DesHCA is funded by the UKRI Industrial Strategy Challenge Fund under the Healthy Ageing Social, Behavioural and Design Research Programme. Professor Bowes said, “Older people are integral to DesHCA and their health is at its heart. We know that people’s homes can make the experience of cognitive changes more difficult, or can enable continuing inclusion and a sense of selfworth and self-esteem.
“This project brings together a multidisciplinary team involving stakeholders from all areas of housing provision, including people experiencing ageing and cognitive change, architects and designers, housing experts, planners, builders and housing providers, to identify housing innovations that can support living better for longer with cognitive change.”
The project will design and build virtual and real living spaces that will act as demonstrators and test-beds for innovations to support healthy cognitive ageing. These designs will be evaluated from stakeholder points of view, then considered at a larger scale to examine their real-world feasibility. DesHCA has a unique opportunity to feed directly into the UK and Scottish Government City Region Deal for Central Scotland (Stirling and Clackmannanshire), providing groundwork for local housing developments. The focus of this is sustainable, lifetime health, community and economic development, which addresses deprivation and inequality.

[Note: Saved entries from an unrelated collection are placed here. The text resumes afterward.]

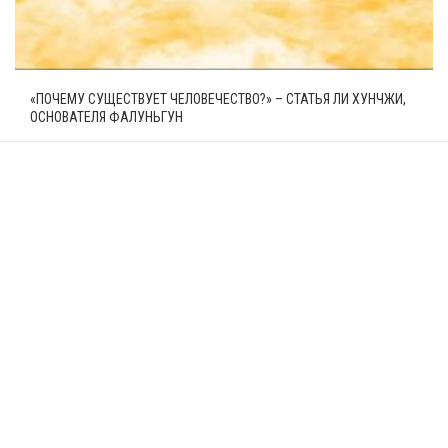
«ПОЧЕМУ СУЩЕСТВУЕТ ЧЕЛОВЕЧЕСТВО?» – СТАТЬЯ ЛИ ХУНЧЖИ,
ОСНОВАТЕЛЯ ФАЛУНЬГУН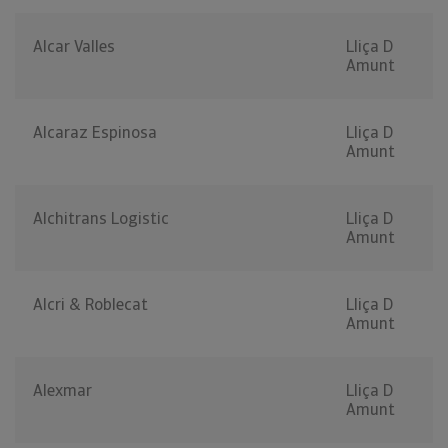
Alcar Valles
Lliça D
Amunt
Alcaraz Espinosa
Lliça D
Amunt
Alchitrans Logistic
Lliça D
Amunt
Alcri & Roblecat
Lliça D
Amunt
Alexmar
Lliça D
Amunt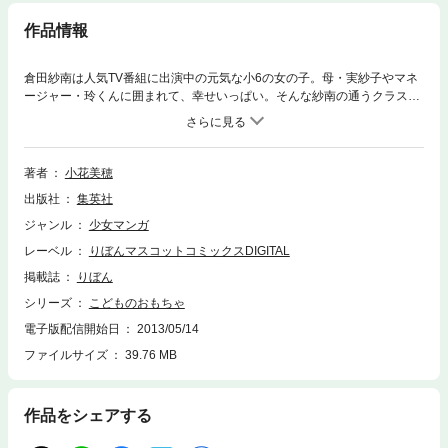
作品情報
倉田紗南は人気TV番組に出演中の元気な小6の女の子。母・実紗子やマネ
ージャー・玲くんに囲まれて、幸せいっぱい。そんな紗南の通うクラスは
羽山秋人の仕切りでメチャクチャに荒れてて…。紗南はついに!?
著者
小花美穂
出版社
集英社
ジャンル
少女マンガ
レーベル
りぼんマスコットコミックスDIGITAL
掲載誌
りぼん
シリーズ
こどものおもちゃ
電子版配信開始日
2013/05/14
ファイルサイズ
39.76 MB
作品をシェアする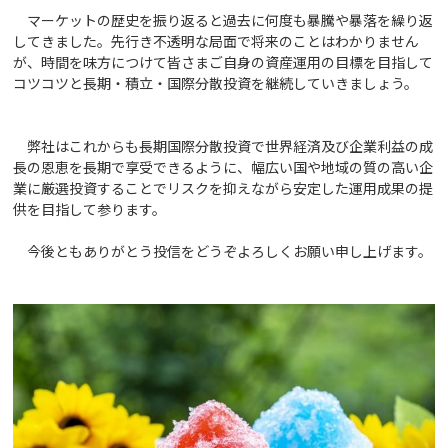
マーケットの歴史を振り返ると過去に何度も暴騰や暴落を繰り返
してきました。先行き不透明な局面で将来のことはわかりません
が、時間を味方につけて皆さまご自身の資産運用の目標を目指して
コツコツと長期・積立・国際分散投資を継続していきましょう。
弊社はこれからも長期国際分散投資で世界経済及び企業利益の成
長の恩恵を長期で享受できるように、幅広い国や地域の質の高い企
業に厳選投資することでリスクを抑えながら安定した運用成果の提
供を目指して参ります。
今後ともありがとう投信をどうぞよろしくお願い申し上げます。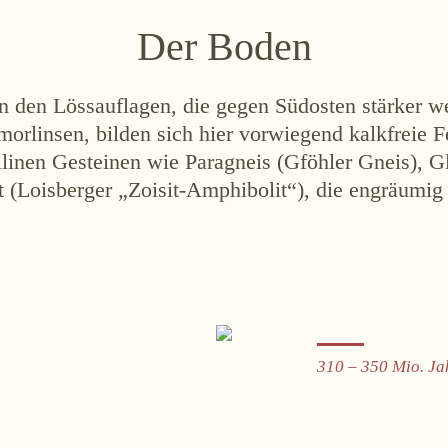
Der Boden
den Lössauflagen, die gegen Südosten stärker 
orlinsen, bilden sich hier vorwiegend kalkfreie F
tallinen Gesteinen wie Paragneis (Gföhler Gneis), 
 (Loisberger „Zoisit-Amphibolit“), die engräumi
310 – 350 Mio. Ja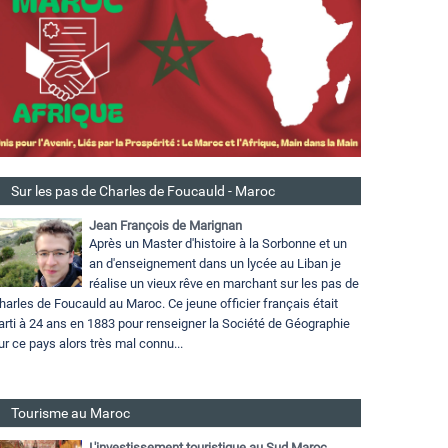
Sur les pas de Charles de Foucauld - Maroc
Jean François de Marignan
Après un Master d'histoire à la Sorbonne et un
an d'enseignement dans un lycée au Liban je
réalise un vieux rêve en marchant sur les pas de
harles de Foucauld au Maroc. Ce jeune officier français était
arti à 24 ans en 1883 pour renseigner la Société de Géographie
ur ce pays alors très mal connu...
Tourisme au Maroc
L'investissement touristique au Sud Maroc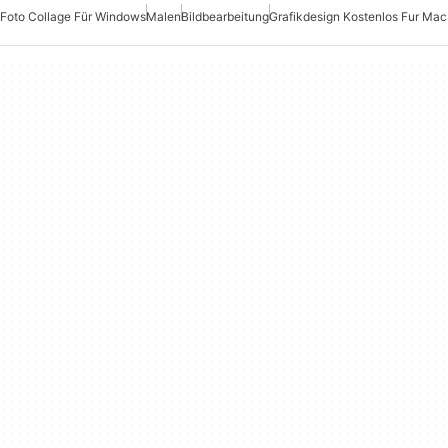
Foto Collage Für Windows
Malen
Bildbearbeitung
Grafikdesign Kostenlos Fur Mac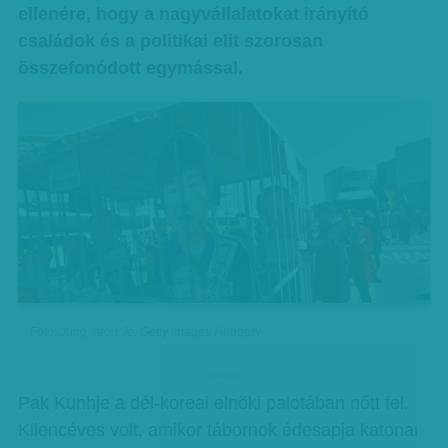
ellenére, hogy a nagyvállalatokat irányító
családok és a politikai elit szorosan
összefonódott egymással.
Fotó: Jung Yeon Je, Getty Images Hungary
hirdetes
Pak Kunhje a dél-koreai elnöki palotában nőtt fel.
Kilencéves volt, amikor tábornok édesapja katonai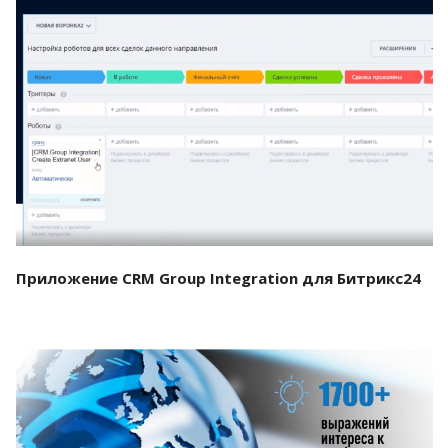
Смотреть проект
Приложение CRM Group Integration для Битрикс24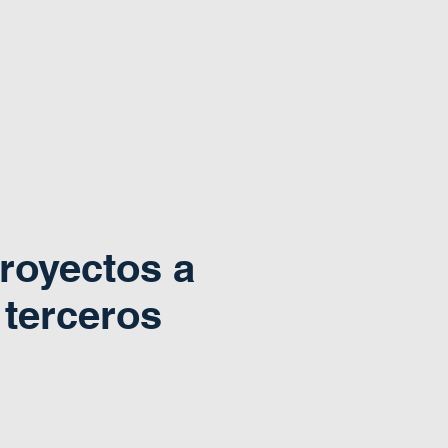
royectos a
terceros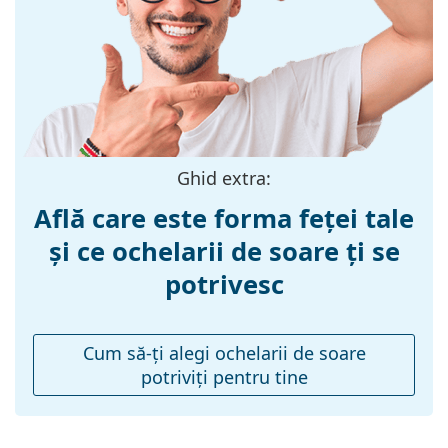
Materialul ramei
Metal/Plastic
:
Mărime:
M
Lățimea ramei:
140 mm
Lungimea
135 mm
brațelor:
Ghid extra:
Lățimea punții
12 mm
Află care este forma feței tale
nazale:
și ce ochelarii de soare ți se
Greutate:
150 g
potrivesc
Pernițe reglabile
Nu
pentru nas:
Accesorii
Cum să-ţi alegi ochelarii de soare
potriviţi pentru tine
Suport:
Da
Lavetă pentru
Da
curățat: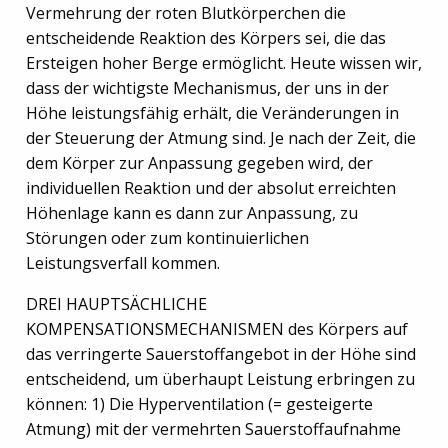
Vermehrung der roten Blutkörperchen die
entscheidende Reaktion des Körpers sei, die das
Ersteigen hoher Berge ermöglicht. Heute wissen wir,
dass der wichtigste Mechanismus, der uns in der
Höhe leistungsfähig erhält, die Veränderungen in
der Steuerung der Atmung sind. Je nach der Zeit, die
dem Körper zur Anpassung gegeben wird, der
individuellen Reaktion und der absolut erreichten
Höhenlage kann es dann zur Anpassung, zu
Störungen oder zum kontinuierlichen
Leistungsverfall kommen.
DREI HAUPTSÄCHLICHE
KOMPENSATIONSMECHANISMEN des Körpers auf
das verringerte Sauerstoffangebot in der Höhe sind
entscheidend, um überhaupt Leistung erbringen zu
können: 1) Die Hyperventilation (= gesteigerte
Atmung) mit der vermehrten Sauerstoffaufnahme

Professor Bowes added, “DesHCA’s aim is to identify home design improvements which enable people to continue living in their preferred environments through changes such as significant cognitive impairment and dementia diagnoses.
“In the longer term, the project will guide improvements to existing housing and provide tools for future developers to inform their decisions about housing, with a view to meeting the needs of the world’s ageing population.”